When Alice, the owner of a project, decides to authorize another user, she needs to add the user to the project first. Only the user who has been added to a project can be authorized.
The command for adding a user to a project is as follows:
add user <username> --Add a user to the project.
<username>of an Alibaba Cloud account is a valid email address registered on the official page, or a RAM sub-account of an Alibaba Cloud account that runs the command. For example:
add user ALIYUNemail@example.com;
add user RAM$ram_test_user;
Assume that Alice’s Alibaba Cloud account is “firstname.lastname@example.org”. When Alice executes these statements, the following results are returned by running the “list users;” command:
This indicates that the Alibaba Cloud account “email@example.com” and the sub-account “ram_test_user” created through RAM by Alice are added to the project.
When a user leaves the project team, Alice needs to remove the user from the project. Once a user is removed from the project, the user no long has any access permission to the project resources.The command for removing a user from a project is as follows:
remove user <username> --Remove a user from the project.
- After a user is removed, the user no long has any access permission to the resources of the project.
- If the user to be removed is assigned some roles, you must revoke all roles from the user before removing the user from the project. For more information about roles, see Project Role Management.

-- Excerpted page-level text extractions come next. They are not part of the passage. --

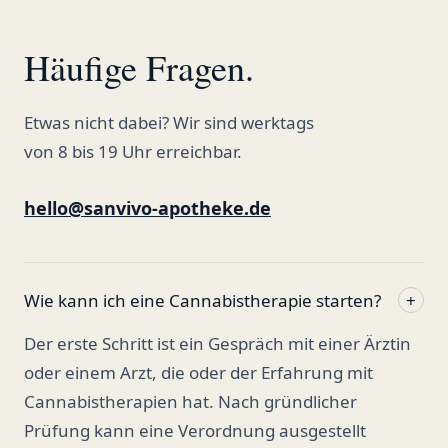
Häufige Fragen.
Etwas nicht dabei? Wir sind werktags
von 8 bis 19 Uhr erreichbar.
hello@sanvivo-apotheke.de
Wie kann ich eine Cannabistherapie starten?
+
Der erste Schritt ist ein Gespräch mit einer Ärztin
oder einem Arzt, die oder der Erfahrung mit
Cannabistherapien hat. Nach gründlicher
Prüfung kann eine Verordnung ausgestellt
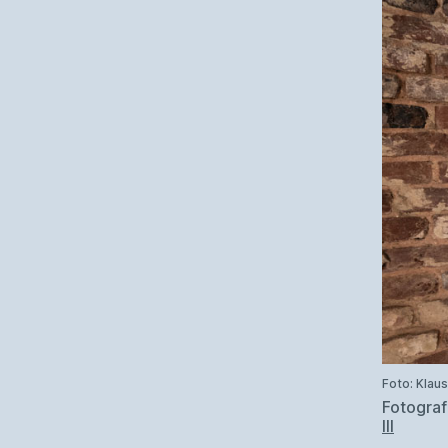
Foto: Klau
Fotograf
III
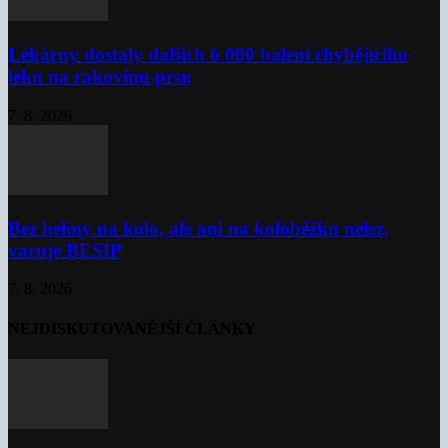
Lékárny dostaly dalších 6 000 balení chybějícího
léku na rakovinu prsu
7. 8. 2026
Bez helmy na kolo, ale ani na koloběžku nelez,
varuje BESIP
7. 8. 2026
NEJDISKUTOVANĚJŠÍ ČLÁNKY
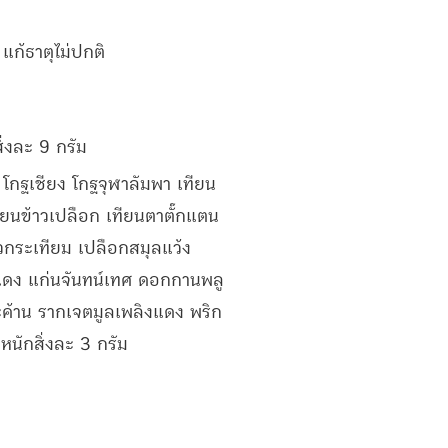
แก้ธาตุไม่ปกติ
ิ่งละ 9 กรัม
โกฐเชียง โกฐจุฬาลัมพา เทียน
ียนข้าวเปลือก เทียนตาตั๊กแตน
ัวกระเทียม เปลือกสมุลแว้ง
แดง แก่นจันทน์เทศ ดอกกานพลู
ะค้าน รากเจตมูลเพลิงแดง พริก
หนักสิ่งละ 3 กรัม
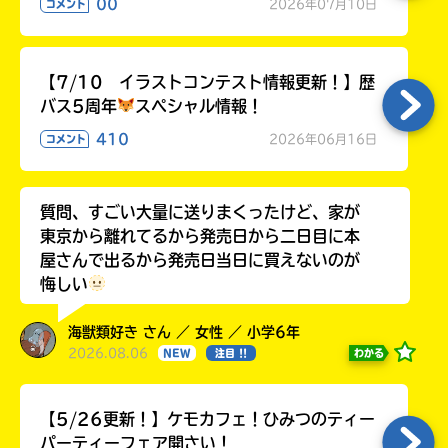
00
る
2026年07月10日
コメント
【7/10 イラストコンテスト情報更新！】歴
バス5周年
スペシャル情報！
410
2026年06月16日
コメント
質問、すごい大量に送りまくったけど、家が
東京から離れてるから発売日から二日目に本
屋さんで出るから発売日当日に買えないのが
悔しい
海獣類好き さん ／ 女性 ／ 小学6年
2026.08.06
わかる
NEW
注目 !!
【5/26更新！】ケモカフェ！ひみつのティー
パーティーフェア開さい！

- After a user is removed, all ACL Authorization data related to the user is retained. After a user is added to a project again, the ACL Authorization of this user is enabled again.

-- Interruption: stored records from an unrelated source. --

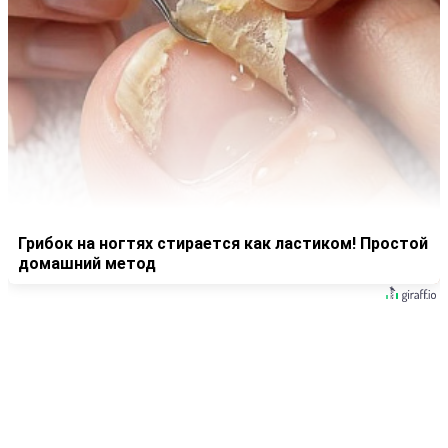
Грибок на ногтях стирается как ластиком! Простой
домашний метод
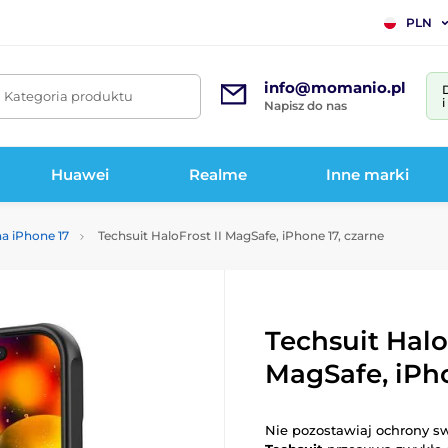
PLN
info@momanio.pl
. Kategoria produktu
Napisz do nas
Huawei
Realme
Inne marki
na iPhone 17
Techsuit HaloFrost II MagSafe, iPhone 17, czarne
Techsuit Halo
MagSafe, iPho
Nie pozostawiaj ochrony s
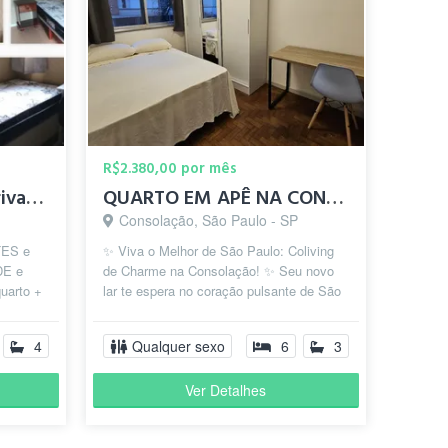
R$2.380,00 por mês
Suítes(quarto + wc) privadas - Metrô Saúde/S.Judas/Conceição
QUARTO EM APÊ NA CONSOLAÇÃO, AO LADO DA ESTAÇÃO PAULISTA
Consolação, São Paulo - SP
TES e
✨ Viva o Melhor de São Paulo: Coliving
DE e
de Charme na Consolação! ✨ Seu novo
uarto +
lar te espera no coração pulsante de São
, e
Paulo, a apenas duas quadras da...
4
Qualquer sexo
6
3
Ver Detalhes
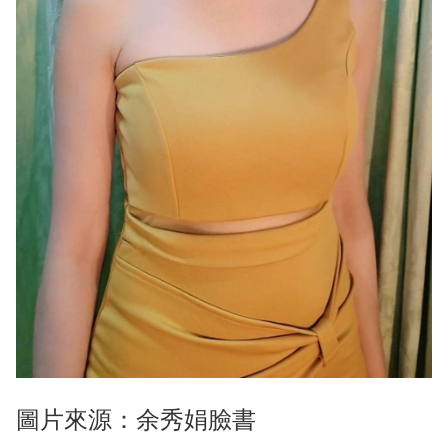
圖片來源：余秀娟臉書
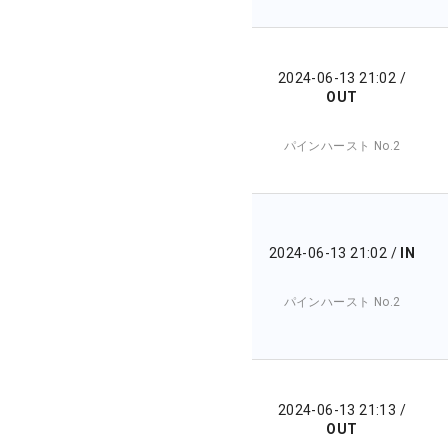
2024-06-13 21:02
/
OUT
パインハースト No.2
2024-06-13 21:02
/
IN
パインハースト No.2
2024-06-13 21:13
/
OUT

- MaxCompute does not support complete removal of a user and all the permission data from a project.
Alice runs the following two commands:
remove user ALIYUNfirstname.lastname@example.org;
remove user RAM$ram_test_user;
And then Alice runs the “list users;” command and finds that the two accounts are no longer listed, which indicates that the two accounts are removed from the project. Note that MaxCompute only allows an account to add its own RAM sub-accounts to a project. RAM sub-accounts of other Alibaba Cloud accounts are not allowed. Therefore, you do not need to specify the account of the RAM sub-accounts when adding users. MaxCompute determines by default that the account which runs the command is the account of the sub-accounts.